Generally what kind of algorithm is used to solve when dealing with overlapping data sets .

In the below problem set, we can see that region (point 2 to point 3) is common to both statement A and statement B.

Problem Set

``````Statement A : Point 1 to 3 --> Speed is 30kmph
Statement B : Point 2 to 5 --> Speed is 50kmph
``````

Goal is to reorganize the data by splitting the common data ranges and calculating the averages and show them as below.

Expected result :

``````1 to 2 -> 30 kmph
2 to 3 -> (30 + 50)/2 -> 40 kmph
3 to 5 -> 50 kmph
``````
• Why -1? Pls bother to leave a comment. – mk.. Jun 28 '16 at 23:27
• I'm not even sure I understand your problem statement.
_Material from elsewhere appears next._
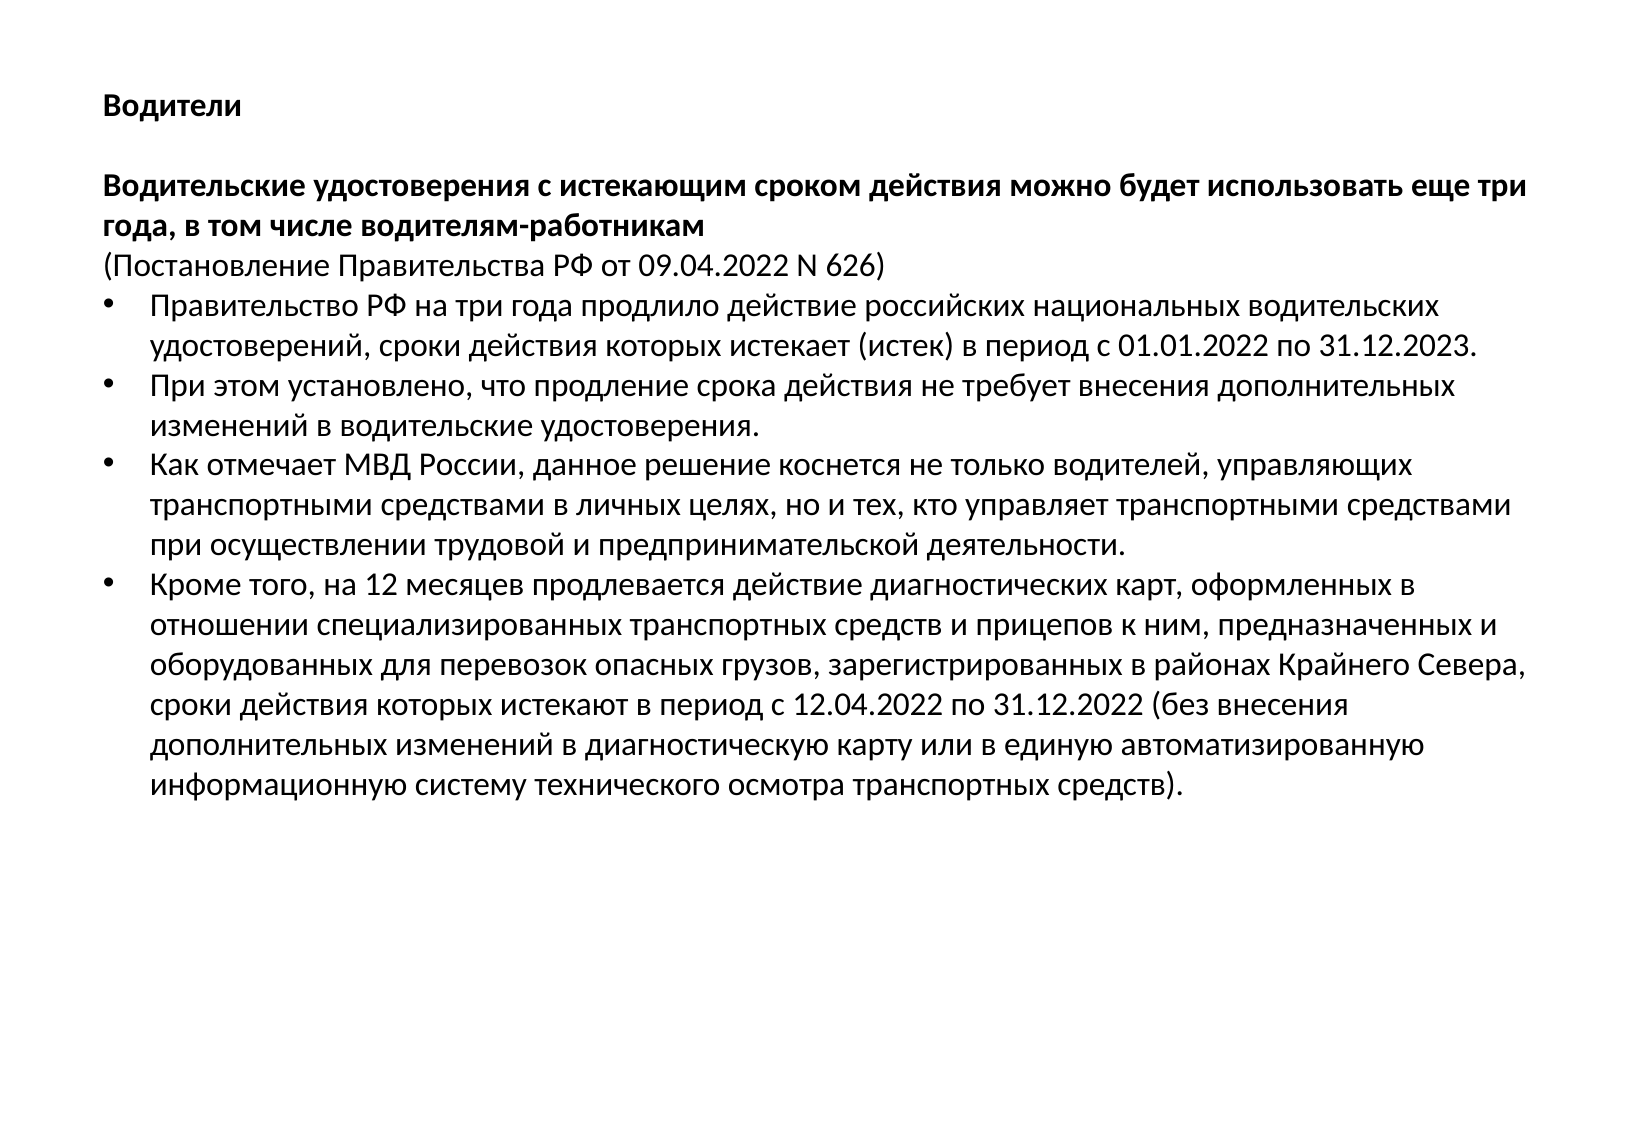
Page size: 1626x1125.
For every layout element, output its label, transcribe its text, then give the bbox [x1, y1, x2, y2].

text_box Водители Водительские удостоверения с истекающим сроком действия можно будет использовать еще три года, в том числе водителям-работникам (Постановление Правительства РФ от 09.04.2022 N 626) Правительство РФ на три года продлило действие российских национальных водительских удостоверений, сроки действия которых истекает (истек) в период с 01.01.2022 по 31.12.2023. При этом установлено, что продление срока действия не требует внесения дополнительных изменений в водительские удостоверения. Как отмечает МВД России, данное решение коснется не только водителей, управляющих транспортными средствами в личных целях, но и тех, кто управляет транспортными средствами при осуществлении трудовой и предпринимательской деятельности. Кроме того, на 12 месяцев продлевается действие диагностических карт, оформленных в отношении специализированных транспортных средств и прицепов к ним, предназначенных и оборудованных для перевозок опасных грузов, зарегистрированных в районах Крайнего Севера, сроки действия которых истекают в период с 12.04.2022 по 31.12.2022 (без внесения дополнительных изменений в диагностическую карту или в единую автоматизированную информационную систему технического осмотра транспортных средств). [88, 75, 1589, 810]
I suspect that it is not fully specified, but even if it is, the correct algorithm to solve the problem is the one you write. – Robert Harvey Jun 28 '16 at 23:29
• @RobertHarvey Ok, I will try editing it to make it understandable. The question is that how do we solve the problem when the data regions are overlapping. in the above problem , region 2 to 3 is common to both 1 to 3 and 2 to 5. So in this case i need to take the average of their corresponding values. My selection of example may not be good.. but pls try to understand what is my question regarding algorithm. I am sure there must be some standard algorithm to achieve this.. – mk.. Jun 28 '16 at 23:34
• Based on your stated problem, the speeds are fixed, not an average (mathematical mean). This would mean that the average you are calculating would be impossible as you can't both be travelling at 30 kph and 50 kph at the same time. – Adam Zuckerman Jun 29 '16 at 0:04

## 1 Answer

1. Keep segments in sorted order (list, binary tree, whatever...)
2. When adding a new segment, search list, binary tree, whatever to see if it either end of the new segment overlaps an existing segment. If it does, remove/split into new set of segments according to your combining rule (in your example, averaging the overlapping parts).

I don't think there is a standard approach as too much will depend upon the actual application. (Mixing sound according to cues, temporal logic, etc.)

For small problems, a sorted linked list of non-overlapping segments would suffice. There are lots of interesting edge cases to be tested, whatever your implementation.